Making a Difference with MaaS

An interview with Gorazd Marinic, IRU project manager for MyCorridor

Published on September 7th, 2018

Gorazd Marinic is the project manager for MyCorridor at IRU Projects in Brussels.  On the 31st of August, Gorazd met with a colleague from communications to discuss what the ‘Mobility as a Service’ (MaaS) concept is, why MaaS solutions will benefit mobility service providers, who will be involved in the piloting phase of MyCorridor, what possible obstacles lay in a future deployment of MaaS, and where the MyCorridor project is going next. 

For new followers who aren’t already familiar with the ‘Mobility as a Service’ concept, could you start off with an explanation of how MyCorridor relates to ‘MaaS’?

Gorazd Marinic:  In the MyCorridor project, the consortium partners are developing and piloting the MaaS platform.  MaaS means “mobility as a service,” which is basically where many different means of transport, or ‘modes’ – for example shared bicycles and shared cars, public and private buses, trains, et cetera – are made available in different ways than what we have now.  So instead of buying one ticket and doing one trip, you pay for the services that you need.  You could, for example, buy a monthly subscription package which includes services from different providers.

A conceptual framework for MaaS (MaaS Global)

Simply put, the concept is that instead of buying separate transport tickets for each service, you could buy one package that includes all the services for travel which you would need to get from A to B according to your current needs, without all the limitations of services which you already use.   Travelling from one country to another, a user will not need to check travel options on multiple websites, or buy several different tickets.  Using the MyCorridor solution instead, she would be able to use a single mobile app to check and search for the mobility options she needs, and also buy tickets without the need for who knows how many tickets and receipts in her pocket.

Therefore, the pricing model becomes much more flexible, thanks in part to the aggregation of services through MaaS but also because the user is encouraged to take advantage of services which they might not already be aware or make use of, such as shared bicycles or shared car services.  MaaS platforms essentially make it easier to compare the cost, duration and availability of various services and modes of travel.  This gives the user much more choice, makes it easier for smaller transport services with limited advertising to gain visibility in the market, and promotes the use of environmentally-friendly modes of travel.

How will the piloting phase of MyCorridor work?

We will run pilots in six different sites across Europe.
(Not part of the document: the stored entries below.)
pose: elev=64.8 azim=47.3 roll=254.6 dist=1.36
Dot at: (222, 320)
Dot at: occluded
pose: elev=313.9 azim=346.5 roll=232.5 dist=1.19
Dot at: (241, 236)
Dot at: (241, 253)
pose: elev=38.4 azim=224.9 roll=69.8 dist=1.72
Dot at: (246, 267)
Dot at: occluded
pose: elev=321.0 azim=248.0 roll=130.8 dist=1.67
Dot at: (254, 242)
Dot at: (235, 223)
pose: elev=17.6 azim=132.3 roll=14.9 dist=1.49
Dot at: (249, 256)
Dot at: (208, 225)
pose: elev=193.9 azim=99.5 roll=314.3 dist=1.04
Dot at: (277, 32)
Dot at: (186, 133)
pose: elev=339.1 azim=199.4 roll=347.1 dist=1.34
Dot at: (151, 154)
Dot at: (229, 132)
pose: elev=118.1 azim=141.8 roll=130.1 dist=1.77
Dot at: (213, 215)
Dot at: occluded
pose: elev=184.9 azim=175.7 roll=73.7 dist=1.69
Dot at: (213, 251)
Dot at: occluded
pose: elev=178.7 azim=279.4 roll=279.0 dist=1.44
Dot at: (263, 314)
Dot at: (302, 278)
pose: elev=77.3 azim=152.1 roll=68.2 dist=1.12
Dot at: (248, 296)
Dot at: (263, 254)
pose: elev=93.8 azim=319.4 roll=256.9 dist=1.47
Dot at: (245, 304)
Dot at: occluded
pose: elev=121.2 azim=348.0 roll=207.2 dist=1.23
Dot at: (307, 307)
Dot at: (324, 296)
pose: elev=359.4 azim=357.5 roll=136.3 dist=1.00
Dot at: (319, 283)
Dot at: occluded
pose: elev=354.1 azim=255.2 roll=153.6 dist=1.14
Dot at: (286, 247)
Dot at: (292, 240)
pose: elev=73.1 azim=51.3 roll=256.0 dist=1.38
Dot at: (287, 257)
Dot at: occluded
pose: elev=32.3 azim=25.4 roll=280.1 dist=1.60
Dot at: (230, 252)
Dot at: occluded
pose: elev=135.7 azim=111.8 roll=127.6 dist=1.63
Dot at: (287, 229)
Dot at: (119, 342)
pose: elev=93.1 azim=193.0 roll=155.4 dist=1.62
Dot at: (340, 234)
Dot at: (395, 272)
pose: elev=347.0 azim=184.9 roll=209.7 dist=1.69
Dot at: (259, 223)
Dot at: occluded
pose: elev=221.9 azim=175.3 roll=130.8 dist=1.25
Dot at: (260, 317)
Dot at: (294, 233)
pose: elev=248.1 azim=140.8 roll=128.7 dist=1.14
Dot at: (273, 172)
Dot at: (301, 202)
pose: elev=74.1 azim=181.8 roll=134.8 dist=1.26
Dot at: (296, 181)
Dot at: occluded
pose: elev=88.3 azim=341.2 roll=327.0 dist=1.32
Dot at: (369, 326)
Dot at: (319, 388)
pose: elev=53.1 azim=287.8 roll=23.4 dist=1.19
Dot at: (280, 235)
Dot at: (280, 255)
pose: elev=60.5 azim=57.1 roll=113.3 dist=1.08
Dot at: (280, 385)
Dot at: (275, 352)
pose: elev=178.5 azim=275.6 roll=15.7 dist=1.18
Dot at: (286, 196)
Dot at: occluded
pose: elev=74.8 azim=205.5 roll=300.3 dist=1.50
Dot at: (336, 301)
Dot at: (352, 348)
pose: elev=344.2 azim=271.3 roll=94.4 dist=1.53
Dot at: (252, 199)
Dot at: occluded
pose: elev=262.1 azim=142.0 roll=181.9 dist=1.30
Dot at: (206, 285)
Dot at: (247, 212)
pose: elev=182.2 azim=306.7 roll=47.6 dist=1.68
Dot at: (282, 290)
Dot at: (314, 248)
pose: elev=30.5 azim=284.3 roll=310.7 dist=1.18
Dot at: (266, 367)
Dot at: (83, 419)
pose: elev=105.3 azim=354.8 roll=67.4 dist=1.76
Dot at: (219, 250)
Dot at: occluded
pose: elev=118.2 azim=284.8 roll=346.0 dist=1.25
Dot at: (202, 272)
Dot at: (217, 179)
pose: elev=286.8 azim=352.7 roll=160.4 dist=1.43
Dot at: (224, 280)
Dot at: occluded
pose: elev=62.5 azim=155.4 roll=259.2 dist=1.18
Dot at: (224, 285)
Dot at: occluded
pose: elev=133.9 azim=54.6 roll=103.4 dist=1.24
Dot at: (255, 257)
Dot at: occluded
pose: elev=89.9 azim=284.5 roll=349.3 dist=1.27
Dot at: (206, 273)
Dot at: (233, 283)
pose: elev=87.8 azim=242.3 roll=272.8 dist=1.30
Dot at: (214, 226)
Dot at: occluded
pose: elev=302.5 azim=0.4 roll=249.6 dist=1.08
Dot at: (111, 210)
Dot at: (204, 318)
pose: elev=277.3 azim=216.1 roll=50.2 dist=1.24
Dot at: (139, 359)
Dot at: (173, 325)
Compared to other MaaS initiatives, MyCorridor is creating cross-border corridors between these sites which will require the user to traverse national borders and make use of multiple modes of transport.  These include corridors stretching from Greece to Italy, then to Austria, to the Czech Republic, to Germany, and finally to the Netherlands.  By piloting MaaS on a continental scale, MyCorridor has set out to demonstrate the capabilities of MaaS technology – accessed in this case via a mobile app solution – to provide a “One-Stop-Shop” solution for European travelers.  It’s all about interoperability and aggregation of transport modes, traffic data and services.  It’s exciting to see what the coming pilot studies next year will reveal.

Who will be participating in the pilots?

The idea is to involve real travellers, making real journeys, in order to learn what their actual mobility needs are.  We will ask them to help us shape how the solution is developed.  We will test various user interfaces, incentives and business models in order to understand how such solutions need to be developed and deployed in real life; so that they are interesting for transport companies and users.  We want to cover different kinds of users – so this means daily commuters, occasional travellers, business users, elderly people, and so on.

Once again, this cross-border aspect is very important because today you have just too many single solutions that are limited to a certain city or region.  When you move to a new city or visit a new city as a tourist, you need to install multiple new apps and create accounts for each kind of transport, registering all of your information – user name, address, bank card, passwords, etc – several times over and over.  MyCorridor will instead provide a single entry to European mobility, assisting in a modal shift away from private car dependence.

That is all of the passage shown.